* Given problem A
List the entries below, from their start up to and including the line containing "Tile 10 of 4", as a numbered list, omitting blank lines.

* Excerpt provided
-- Start --
# Dave here



## Dave_B (Aug 23, 2007)

Hello all. I'm in rural SW PA. Around here, Mantis religiosa (European) and Tenodera aridifolia sinensis (Chinese) are not hard to find and this is the time of year to find them. My adult son and I have found a few mostly religiosa this year. Unlike any other time I've found a mantis, I'm prepared to house them, now.

I've always been fascinated with insects. I don't ever remember a fall without several brief mantid captures, a couple of monarch caterpillar to chrysalis to butterfly transformations, and numerous other encounters as a child and as my child grew up on the same farm.

I've been reading the forum for a while and decided to join when I wanted to participate. We've assembled all the bits I think will be needed to keep more mantids and the ones we have are doing well and have taught us what works and what doesn't and where I need to improve something. A well organized forum like this one attracts people and becomes a great resource for learning. My thanks to the people who got this one started.


----------



## Deutschherper (Aug 23, 2007)

Welcome!



> I've been reading the forum for a while and decided to join when I wanted to participate.


That's also how I joined.


----------



## robo mantis (Aug 23, 2007)

Welcome


----------



## Rick (Aug 23, 2007)

Welcome


----------



## OGIGA (Aug 23, 2007)

Welcome, Dave!


----------



## hibiscusmile (Aug 23, 2007)

Hello and welcome to you and your son...Enjoy!


----------
-- End --
* Data supplied
-- Start --
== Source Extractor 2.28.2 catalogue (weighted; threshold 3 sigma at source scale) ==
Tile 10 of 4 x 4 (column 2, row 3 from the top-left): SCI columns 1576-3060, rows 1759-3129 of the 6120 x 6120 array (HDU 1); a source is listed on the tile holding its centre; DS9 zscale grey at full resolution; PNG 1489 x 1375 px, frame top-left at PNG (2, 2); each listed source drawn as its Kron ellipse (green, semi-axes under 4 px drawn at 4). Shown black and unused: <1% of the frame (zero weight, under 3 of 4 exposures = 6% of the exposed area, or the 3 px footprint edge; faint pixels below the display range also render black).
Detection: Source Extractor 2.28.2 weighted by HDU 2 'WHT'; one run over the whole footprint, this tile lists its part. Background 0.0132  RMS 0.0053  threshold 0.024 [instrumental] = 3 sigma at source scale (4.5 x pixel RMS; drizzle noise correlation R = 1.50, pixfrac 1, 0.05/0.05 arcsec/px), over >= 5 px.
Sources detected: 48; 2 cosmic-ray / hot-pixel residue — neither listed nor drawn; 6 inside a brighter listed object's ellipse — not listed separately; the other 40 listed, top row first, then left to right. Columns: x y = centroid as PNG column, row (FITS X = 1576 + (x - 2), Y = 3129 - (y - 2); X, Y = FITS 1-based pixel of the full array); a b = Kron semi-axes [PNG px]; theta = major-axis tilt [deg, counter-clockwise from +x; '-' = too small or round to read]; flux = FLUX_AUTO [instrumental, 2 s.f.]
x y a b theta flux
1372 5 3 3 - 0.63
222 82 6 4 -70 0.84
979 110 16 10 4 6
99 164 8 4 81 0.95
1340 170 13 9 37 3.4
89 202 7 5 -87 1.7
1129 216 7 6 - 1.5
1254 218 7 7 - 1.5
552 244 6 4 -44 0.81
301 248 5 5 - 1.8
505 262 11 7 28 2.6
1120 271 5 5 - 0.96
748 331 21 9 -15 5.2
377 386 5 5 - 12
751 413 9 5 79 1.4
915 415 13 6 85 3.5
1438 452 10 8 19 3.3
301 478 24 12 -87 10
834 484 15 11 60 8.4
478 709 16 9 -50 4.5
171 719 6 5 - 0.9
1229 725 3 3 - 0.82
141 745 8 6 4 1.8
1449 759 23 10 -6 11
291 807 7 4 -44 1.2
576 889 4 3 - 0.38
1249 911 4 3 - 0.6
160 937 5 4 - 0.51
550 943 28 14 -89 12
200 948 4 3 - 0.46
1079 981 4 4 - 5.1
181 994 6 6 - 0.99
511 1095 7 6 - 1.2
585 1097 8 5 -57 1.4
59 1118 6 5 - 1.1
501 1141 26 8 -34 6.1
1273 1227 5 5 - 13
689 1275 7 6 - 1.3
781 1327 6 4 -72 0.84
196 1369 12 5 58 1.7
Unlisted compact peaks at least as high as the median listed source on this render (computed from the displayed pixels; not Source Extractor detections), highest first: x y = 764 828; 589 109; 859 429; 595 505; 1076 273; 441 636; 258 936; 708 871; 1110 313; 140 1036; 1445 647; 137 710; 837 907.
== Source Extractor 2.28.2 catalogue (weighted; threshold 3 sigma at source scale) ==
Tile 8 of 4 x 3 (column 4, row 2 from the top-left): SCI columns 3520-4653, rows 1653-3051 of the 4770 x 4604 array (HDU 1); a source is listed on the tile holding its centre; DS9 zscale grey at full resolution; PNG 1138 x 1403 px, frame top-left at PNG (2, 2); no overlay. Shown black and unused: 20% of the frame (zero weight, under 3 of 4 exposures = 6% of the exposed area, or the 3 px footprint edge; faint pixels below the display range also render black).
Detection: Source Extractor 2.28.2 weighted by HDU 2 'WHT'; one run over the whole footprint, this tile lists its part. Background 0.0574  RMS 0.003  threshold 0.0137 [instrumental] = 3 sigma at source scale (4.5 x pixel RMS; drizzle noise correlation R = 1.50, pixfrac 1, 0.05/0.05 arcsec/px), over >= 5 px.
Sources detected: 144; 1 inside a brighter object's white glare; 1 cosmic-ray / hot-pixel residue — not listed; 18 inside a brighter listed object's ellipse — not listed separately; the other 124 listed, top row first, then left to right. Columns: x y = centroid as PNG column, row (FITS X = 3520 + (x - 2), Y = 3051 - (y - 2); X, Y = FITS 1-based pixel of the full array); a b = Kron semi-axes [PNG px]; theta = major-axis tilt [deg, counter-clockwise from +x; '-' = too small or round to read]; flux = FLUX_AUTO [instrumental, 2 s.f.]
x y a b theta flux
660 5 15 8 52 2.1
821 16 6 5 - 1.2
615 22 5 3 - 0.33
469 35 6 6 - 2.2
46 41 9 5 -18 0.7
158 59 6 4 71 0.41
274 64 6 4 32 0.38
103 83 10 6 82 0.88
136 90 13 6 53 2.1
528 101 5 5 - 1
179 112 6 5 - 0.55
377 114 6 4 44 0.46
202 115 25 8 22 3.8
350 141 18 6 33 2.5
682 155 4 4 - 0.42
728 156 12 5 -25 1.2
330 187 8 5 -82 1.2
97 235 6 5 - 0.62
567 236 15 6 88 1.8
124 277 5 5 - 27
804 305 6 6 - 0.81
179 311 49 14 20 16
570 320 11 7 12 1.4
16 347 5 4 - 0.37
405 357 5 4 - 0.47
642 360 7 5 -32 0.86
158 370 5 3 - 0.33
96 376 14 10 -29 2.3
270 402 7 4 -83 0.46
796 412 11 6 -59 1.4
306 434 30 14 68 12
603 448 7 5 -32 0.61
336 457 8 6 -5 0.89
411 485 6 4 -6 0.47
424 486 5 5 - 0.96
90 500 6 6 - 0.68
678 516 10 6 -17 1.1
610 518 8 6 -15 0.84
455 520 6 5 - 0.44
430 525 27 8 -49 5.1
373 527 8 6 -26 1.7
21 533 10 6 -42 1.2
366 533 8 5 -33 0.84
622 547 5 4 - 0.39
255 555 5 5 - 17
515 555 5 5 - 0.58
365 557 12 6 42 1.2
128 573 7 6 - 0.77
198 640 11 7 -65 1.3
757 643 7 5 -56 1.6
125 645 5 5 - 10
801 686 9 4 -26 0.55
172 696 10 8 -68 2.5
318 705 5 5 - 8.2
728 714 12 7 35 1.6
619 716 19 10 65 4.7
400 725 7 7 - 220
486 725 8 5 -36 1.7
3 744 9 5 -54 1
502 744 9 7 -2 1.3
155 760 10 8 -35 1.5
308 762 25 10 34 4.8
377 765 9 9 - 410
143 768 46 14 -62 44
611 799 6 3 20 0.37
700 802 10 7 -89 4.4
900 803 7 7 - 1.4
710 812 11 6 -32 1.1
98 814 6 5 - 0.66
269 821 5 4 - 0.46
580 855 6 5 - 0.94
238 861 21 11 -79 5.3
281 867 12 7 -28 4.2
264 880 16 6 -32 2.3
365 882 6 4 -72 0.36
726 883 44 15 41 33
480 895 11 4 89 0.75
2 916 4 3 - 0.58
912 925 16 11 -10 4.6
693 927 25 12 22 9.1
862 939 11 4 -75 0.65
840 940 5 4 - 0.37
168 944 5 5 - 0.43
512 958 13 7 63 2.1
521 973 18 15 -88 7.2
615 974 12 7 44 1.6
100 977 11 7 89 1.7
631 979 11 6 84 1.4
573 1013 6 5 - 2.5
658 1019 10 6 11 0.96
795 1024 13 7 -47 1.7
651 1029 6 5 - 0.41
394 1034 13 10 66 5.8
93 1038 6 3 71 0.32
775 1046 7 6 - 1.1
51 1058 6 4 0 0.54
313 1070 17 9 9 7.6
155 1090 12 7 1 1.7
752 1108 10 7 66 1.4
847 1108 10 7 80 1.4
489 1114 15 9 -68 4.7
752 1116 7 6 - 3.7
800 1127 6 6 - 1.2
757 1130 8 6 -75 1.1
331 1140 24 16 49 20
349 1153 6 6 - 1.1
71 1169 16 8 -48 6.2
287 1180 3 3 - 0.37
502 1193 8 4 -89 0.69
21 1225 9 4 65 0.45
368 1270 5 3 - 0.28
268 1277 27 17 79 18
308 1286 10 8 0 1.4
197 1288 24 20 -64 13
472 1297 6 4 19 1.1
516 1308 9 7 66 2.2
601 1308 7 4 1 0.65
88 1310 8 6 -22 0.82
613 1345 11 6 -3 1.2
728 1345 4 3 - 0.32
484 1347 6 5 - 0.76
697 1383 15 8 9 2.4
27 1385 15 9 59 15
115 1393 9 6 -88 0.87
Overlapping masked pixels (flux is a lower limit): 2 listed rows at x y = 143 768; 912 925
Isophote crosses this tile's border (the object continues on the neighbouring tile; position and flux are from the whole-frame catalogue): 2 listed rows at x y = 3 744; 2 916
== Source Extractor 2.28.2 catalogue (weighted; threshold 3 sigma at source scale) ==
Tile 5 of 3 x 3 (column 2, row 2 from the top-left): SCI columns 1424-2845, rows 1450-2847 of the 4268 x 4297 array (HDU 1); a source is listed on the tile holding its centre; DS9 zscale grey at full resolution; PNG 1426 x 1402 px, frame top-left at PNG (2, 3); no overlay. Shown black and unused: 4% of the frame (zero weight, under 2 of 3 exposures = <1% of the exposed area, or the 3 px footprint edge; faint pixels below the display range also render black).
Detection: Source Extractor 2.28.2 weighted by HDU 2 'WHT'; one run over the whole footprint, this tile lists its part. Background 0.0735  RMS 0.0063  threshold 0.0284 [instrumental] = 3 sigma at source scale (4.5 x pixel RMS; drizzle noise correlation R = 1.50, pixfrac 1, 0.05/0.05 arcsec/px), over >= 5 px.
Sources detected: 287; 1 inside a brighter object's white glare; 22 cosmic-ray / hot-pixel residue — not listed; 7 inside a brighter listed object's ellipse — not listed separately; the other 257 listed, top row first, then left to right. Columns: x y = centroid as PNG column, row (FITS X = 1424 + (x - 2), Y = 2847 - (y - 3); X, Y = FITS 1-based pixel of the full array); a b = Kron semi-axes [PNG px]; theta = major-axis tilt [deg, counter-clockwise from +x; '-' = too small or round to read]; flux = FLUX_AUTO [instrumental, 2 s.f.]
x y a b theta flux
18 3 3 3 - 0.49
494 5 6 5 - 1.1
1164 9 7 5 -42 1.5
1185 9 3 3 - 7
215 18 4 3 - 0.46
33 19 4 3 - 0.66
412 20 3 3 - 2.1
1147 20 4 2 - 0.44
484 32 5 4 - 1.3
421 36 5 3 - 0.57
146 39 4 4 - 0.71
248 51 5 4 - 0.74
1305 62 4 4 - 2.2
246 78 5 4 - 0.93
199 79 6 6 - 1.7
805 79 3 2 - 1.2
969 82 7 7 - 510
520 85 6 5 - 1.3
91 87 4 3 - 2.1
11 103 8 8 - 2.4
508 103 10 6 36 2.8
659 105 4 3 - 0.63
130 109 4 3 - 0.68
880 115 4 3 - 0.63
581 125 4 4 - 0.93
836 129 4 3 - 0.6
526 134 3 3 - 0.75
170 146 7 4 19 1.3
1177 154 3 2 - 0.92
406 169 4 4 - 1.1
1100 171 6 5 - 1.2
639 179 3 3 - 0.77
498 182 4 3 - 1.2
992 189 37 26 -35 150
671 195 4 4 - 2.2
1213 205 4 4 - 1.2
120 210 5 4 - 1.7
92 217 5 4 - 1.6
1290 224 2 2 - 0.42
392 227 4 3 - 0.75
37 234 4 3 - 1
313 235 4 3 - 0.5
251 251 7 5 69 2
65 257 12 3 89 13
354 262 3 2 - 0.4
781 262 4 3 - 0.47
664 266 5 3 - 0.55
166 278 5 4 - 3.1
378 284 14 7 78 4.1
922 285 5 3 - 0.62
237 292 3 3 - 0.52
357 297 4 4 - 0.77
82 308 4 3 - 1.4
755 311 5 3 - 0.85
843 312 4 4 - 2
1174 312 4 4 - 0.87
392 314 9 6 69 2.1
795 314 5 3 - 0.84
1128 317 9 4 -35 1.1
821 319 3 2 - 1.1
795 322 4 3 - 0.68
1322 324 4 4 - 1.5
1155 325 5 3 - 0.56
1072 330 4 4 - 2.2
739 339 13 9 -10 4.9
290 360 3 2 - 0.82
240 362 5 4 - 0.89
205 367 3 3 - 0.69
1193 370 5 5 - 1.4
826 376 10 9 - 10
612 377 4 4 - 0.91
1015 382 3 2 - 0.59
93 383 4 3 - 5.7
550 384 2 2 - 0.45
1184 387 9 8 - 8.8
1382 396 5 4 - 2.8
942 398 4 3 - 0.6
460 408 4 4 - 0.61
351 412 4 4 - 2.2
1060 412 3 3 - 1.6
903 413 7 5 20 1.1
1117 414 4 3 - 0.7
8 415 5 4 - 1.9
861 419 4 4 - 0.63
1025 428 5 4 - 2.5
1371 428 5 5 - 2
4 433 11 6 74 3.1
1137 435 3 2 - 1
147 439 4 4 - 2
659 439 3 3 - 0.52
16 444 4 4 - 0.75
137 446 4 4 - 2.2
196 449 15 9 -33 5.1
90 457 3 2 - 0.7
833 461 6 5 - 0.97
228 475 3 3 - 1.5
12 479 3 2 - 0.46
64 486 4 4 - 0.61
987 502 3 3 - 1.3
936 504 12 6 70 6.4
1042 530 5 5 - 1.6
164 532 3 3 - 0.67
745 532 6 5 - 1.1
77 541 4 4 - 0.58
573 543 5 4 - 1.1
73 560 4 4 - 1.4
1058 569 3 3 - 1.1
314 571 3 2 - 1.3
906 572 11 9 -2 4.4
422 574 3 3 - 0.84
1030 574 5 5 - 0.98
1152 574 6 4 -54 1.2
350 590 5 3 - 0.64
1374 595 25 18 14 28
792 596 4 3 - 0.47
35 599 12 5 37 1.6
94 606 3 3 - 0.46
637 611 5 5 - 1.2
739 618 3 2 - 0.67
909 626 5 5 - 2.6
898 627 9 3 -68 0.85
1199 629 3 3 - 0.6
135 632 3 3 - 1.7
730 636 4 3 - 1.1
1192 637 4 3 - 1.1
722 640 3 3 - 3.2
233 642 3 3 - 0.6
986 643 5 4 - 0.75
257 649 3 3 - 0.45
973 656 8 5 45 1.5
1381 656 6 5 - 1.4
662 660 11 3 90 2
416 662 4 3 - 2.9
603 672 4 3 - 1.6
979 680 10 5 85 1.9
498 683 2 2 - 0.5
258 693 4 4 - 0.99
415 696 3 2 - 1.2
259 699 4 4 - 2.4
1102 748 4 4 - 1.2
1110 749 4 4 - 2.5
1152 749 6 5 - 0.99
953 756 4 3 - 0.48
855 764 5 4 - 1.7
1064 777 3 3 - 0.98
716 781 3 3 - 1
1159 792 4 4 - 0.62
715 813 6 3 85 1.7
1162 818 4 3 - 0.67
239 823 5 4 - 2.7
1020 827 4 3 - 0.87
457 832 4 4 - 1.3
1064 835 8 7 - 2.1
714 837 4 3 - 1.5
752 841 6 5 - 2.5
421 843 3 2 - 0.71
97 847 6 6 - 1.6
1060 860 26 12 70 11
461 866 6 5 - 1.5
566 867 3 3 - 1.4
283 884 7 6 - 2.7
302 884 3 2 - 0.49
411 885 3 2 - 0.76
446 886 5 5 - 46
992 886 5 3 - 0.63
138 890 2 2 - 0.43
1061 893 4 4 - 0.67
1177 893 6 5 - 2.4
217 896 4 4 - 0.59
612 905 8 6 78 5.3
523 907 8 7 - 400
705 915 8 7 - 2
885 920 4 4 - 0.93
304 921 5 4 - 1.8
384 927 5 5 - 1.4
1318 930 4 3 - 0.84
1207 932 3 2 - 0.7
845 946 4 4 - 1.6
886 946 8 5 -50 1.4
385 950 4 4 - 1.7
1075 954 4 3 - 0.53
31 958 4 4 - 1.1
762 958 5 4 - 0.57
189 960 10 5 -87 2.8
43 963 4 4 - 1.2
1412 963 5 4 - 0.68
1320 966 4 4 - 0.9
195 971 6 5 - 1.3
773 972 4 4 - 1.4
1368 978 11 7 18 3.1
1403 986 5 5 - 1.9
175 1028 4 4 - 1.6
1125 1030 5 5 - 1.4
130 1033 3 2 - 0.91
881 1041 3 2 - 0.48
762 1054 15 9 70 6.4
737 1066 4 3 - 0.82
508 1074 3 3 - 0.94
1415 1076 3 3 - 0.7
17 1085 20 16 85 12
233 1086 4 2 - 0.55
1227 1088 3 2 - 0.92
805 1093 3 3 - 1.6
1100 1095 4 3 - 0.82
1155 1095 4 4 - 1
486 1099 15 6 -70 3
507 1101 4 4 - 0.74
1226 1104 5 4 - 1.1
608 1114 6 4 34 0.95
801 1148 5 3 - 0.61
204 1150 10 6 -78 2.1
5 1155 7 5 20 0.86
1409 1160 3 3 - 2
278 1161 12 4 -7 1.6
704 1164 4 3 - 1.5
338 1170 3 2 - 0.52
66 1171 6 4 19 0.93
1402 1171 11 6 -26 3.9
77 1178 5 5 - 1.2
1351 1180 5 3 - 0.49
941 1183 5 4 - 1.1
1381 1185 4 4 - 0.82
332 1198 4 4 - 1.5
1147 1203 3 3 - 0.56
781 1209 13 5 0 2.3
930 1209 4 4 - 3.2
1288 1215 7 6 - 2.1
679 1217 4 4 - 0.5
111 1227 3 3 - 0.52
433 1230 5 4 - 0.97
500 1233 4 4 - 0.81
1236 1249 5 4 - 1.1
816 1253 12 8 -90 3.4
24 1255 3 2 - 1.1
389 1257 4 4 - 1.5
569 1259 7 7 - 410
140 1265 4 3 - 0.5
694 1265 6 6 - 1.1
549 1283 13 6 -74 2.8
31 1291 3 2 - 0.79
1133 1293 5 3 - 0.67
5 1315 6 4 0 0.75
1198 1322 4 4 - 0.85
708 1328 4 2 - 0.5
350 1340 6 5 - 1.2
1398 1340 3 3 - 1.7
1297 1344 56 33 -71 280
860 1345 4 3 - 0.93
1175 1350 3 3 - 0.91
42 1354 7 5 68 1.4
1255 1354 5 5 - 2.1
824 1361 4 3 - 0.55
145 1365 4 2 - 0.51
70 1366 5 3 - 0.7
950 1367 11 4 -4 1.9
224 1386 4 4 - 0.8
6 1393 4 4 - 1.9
-- End --
* Given problem B
Translate this sentence from the mantis forum thread into Spanish: "I've always been fascinated with insects."

* Expected output A
1. == Source Extractor 2.28.2 catalogue (weighted; threshold 3 sigma at source scale) ==
2. Tile 10 of 4 x 4 (column 2, row 3 from the top-left): SCI columns 1576-3060, rows 1759-3129 of the 6120 x 6120 array (HDU 1); a source is listed on the tile holding its centre; DS9 zscale grey at full resolution; PNG 1489 x 1375 px, frame top-left at PNG (2, 2); each listed source drawn as its Kron ellipse (green, semi-axes under 4 px drawn at 4). Shown black and unused: <1% of the frame (zero weight, under 3 of 4 exposures = 6% of the exposed area, or the 3 px footprint edge; faint pixels below the display range also render black).

* Expected output B
Siempre me han fascinado los insectos.